**YOUR ASSIGNMENT**
In the storage industry news below, reproduce everything from "The Protocol Labs/Filecoin" down to "and consultancy EY." word for word.

**DOCUMENT EXTRACT**
——————————
SaaS cloud data protector Keepit, with a blockchain-verified system, has announced a backup and recovery service for Microsoft Azure DevOps. It protects Azure DevOps Boards (including work items, boards, backlogs, team sprints, queries, and delivery plans), Pipelines data and metadata. Keepit provides immutable storage of data in its ISO 2700-certified private cloud, providing long-term immutable archive or escrow copy of sensitive ADO data.

Information management supplier M-Files says it’s been recognized by customers as a Strong Performer in the June 2023 Gartner Peer Insights ‘Voice of the Customer’: Content Services Platforms report. It’s one of four vendors in the report to receive the distinction. You can download a complimentary copy of the report here (registration required). 

The Protocol Labs/Filecoin Distributed Storage Alliance (DSA) has launched Golden Gate, an advanced software and reference configuration which it says reduces the costs associated with decentralized file storage by almost half (40 percent). The Filecoin Network relies on “sealing”; computations performed on the data being onboarded in order to ensure network security and enable cryptographic proving, verifiability, and data immutability. Open source Golden Gate directly addresses this issue and reduces the server costs associated with sealing by up to 90 percent. The only known DSA members are Protocol Labs, the Filecoin Foundation, AMD, Seagate, and consultancy EY.

Storage supplier Solidigm is talking up its coming 60TB QLC SSD in a E3.S enclosure, saying Supermicro’s Petascale server platform will use it to provide a petabyte in its 1RU form factor. These Supermicro servers have 16 x E3.S slots. Therefore we can say that an individual Solidigm E3.S QLC drive will have a 62.5TB capacity or, more likely, 60TB with the petabyte claim being a rounding-up calculation. DDN talked about coming 60TB SSDs in May. Solidigm has clearly been talking to its OEM partners. We expect it to formally announce its 60TB SSDs in a few weeks.

Swissbit has introduced e.MMCs and SD memory cards with capacities ranging from 4 to 8 GB using 3D-NAND in TLC format. It says they’re optimized for power failure protection, industrial reliability, and high endurance, and rival the performance of more expensive SLC models and outperform corresponding MLC variants. There are EM-30 and S-56(u) Series products.
——————————
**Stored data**

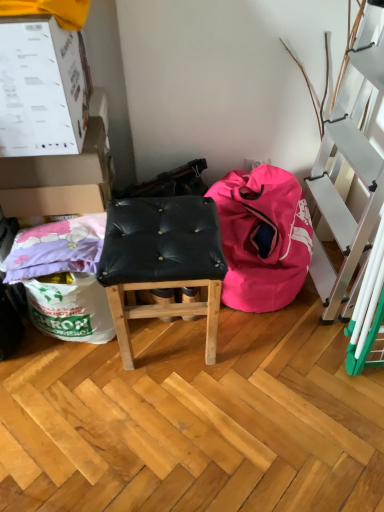
Image resolution: width=384 pixels, height=512 pixels. In order to click on white cardboard box at upper left, the 2th box viewed from the front in this screenshot , I will do `click(58, 180)`.

The height and width of the screenshot is (512, 384). What are the coordinates of `white cardboard box at upper left, the 2th box when ordered from back to front` in the screenshot? It's located at (42, 88).

What do you see at coordinates (262, 237) in the screenshot?
I see `pink fabric bean bag at lower right` at bounding box center [262, 237].

Locate an element on the screen. This screenshot has width=384, height=512. white cardboard box at upper left, the 2th box viewed from the front is located at coordinates (58, 180).

Is pink fabric bean bag at lower right touching white cardboard box at upper left, the 1th box from the back?

pink fabric bean bag at lower right and white cardboard box at upper left, the 1th box from the back, are clearly separated.

Which object is positioned more to the right, pink fabric bean bag at lower right or white cardboard box at upper left, the 2th box viewed from the front?

pink fabric bean bag at lower right.

Who is smaller, pink fabric bean bag at lower right or white cardboard box at upper left, the 2th box viewed from the front?

Smaller between the two is white cardboard box at upper left, the 2th box viewed from the front.

Could you tell me if pink fabric bean bag at lower right is facing white cardboard box at upper left, the 2th box viewed from the front?

No, pink fabric bean bag at lower right is not facing towards white cardboard box at upper left, the 2th box viewed from the front.

Considering the positions of points (52, 162) and (170, 265), is point (52, 162) closer to camera compared to point (170, 265)?

No.

Identify the location of the 1st box counting from the left of the black leather stool at center. (58, 180).

Between white cardboard box at upper left, the 2th box viewed from the front, and black leather stool at center, which one has more height?

With more height is black leather stool at center.

How different are the orientations of white cardboard box at upper left, the 2th box viewed from the front, and black leather stool at center in degrees?

1.64 degrees.

Where is `box that is the 1st object to the left of the pink fabric bean bag at lower right, starting at the anchor`? box that is the 1st object to the left of the pink fabric bean bag at lower right, starting at the anchor is located at coordinates (58, 180).

Would you say white cardboard box at upper left, the 1th box from the back, is outside pink fabric bean bag at lower right?

Absolutely, white cardboard box at upper left, the 1th box from the back, is external to pink fabric bean bag at lower right.

Considering the positions of point (43, 204) and point (233, 274), is point (43, 204) closer or farther from the camera than point (233, 274)?

Point (43, 204) is positioned closer to the camera compared to point (233, 274).

Are white cardboard box at upper left, the 1th box from the back, and pink fabric bean bag at lower right far apart?

No, there isn't a large distance between white cardboard box at upper left, the 1th box from the back, and pink fabric bean bag at lower right.

Is black leather stool at center positioned beyond the bounds of white cardboard box at upper left, the 2th box when ordered from back to front?

Yes, black leather stool at center is outside of white cardboard box at upper left, the 2th box when ordered from back to front.

Considering the points (170, 266) and (64, 130), which point is in front, point (170, 266) or point (64, 130)?

Point (170, 266)

Is black leather stool at center in front of or behind white cardboard box at upper left, placed as the first box when sorted from front to back, in the image?

Clearly, black leather stool at center is behind white cardboard box at upper left, placed as the first box when sorted from front to back.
——————————
**RESPONSE AREA**
The Protocol Labs/Filecoin Distributed Storage Alliance (DSA) has launched Golden Gate, an advanced software and reference configuration which it says reduces the costs associated with decentralized file storage by almost half (40 percent). The Filecoin Network relies on “sealing”; computations performed on the data being onboarded in order to ensure network security and enable cryptographic proving, verifiability, and data immutability. Open source Golden Gate directly addresses this issue and reduces the server costs associated with sealing by up to 90 percent. The only known DSA members are Protocol Labs, the Filecoin Foundation, AMD, Seagate, and consultancy EY.